Segment Start: Source data
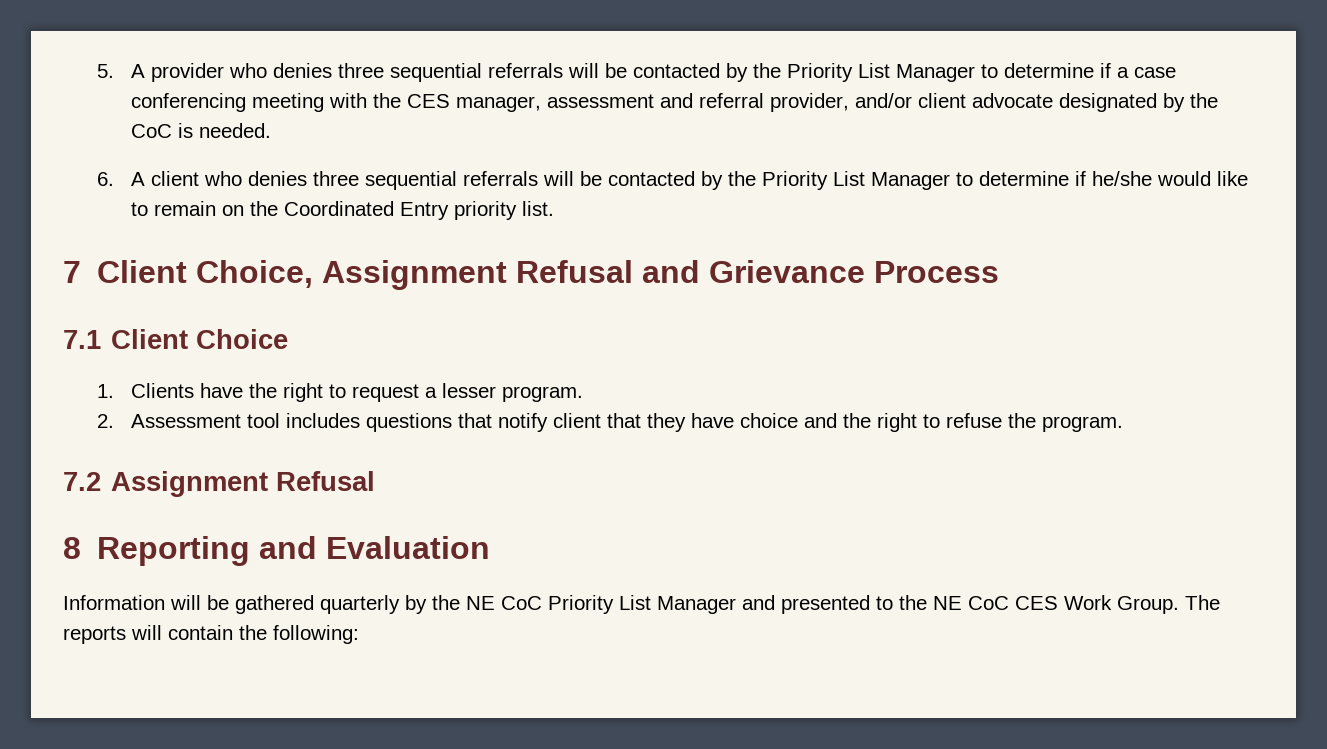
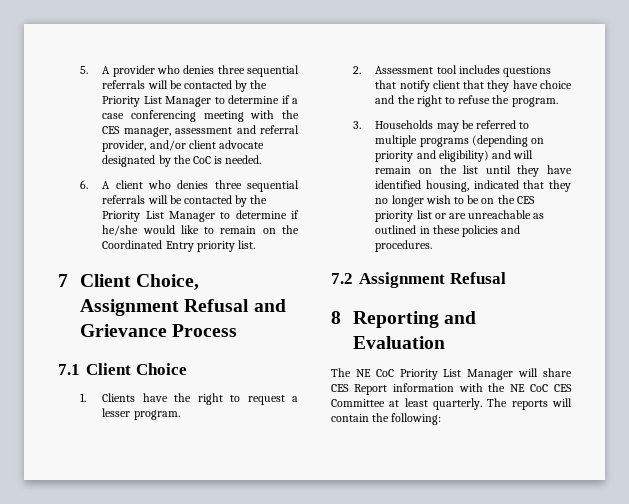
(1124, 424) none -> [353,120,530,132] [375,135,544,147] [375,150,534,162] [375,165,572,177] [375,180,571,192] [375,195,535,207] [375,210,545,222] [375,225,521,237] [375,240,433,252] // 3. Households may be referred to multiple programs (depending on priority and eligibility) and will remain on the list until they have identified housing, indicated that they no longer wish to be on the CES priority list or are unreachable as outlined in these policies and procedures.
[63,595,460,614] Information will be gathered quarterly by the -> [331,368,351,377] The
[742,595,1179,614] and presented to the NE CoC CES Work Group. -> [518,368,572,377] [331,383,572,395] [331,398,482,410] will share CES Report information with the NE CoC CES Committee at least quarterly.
Segment End: Source data
Segment Start: Source data
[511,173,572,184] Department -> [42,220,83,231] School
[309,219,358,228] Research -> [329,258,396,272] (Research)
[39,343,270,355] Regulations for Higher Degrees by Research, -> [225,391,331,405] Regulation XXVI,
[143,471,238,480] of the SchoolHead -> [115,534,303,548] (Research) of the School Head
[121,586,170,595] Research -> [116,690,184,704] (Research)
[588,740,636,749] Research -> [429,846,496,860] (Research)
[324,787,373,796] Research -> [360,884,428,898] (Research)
Segment End: Source data
__How to complete this task__:
In the listing above, locate the line with "[588,740,636,749] Research ->" and the line with "[324,787,373,796] Research ->", then extract exactly those lines and every line between them, and nothing more.

__Your solution__:
[588,740,636,749] Research -> [429,846,496,860] (Research)
[324,787,373,796] Research -> [360,884,428,898] (Research)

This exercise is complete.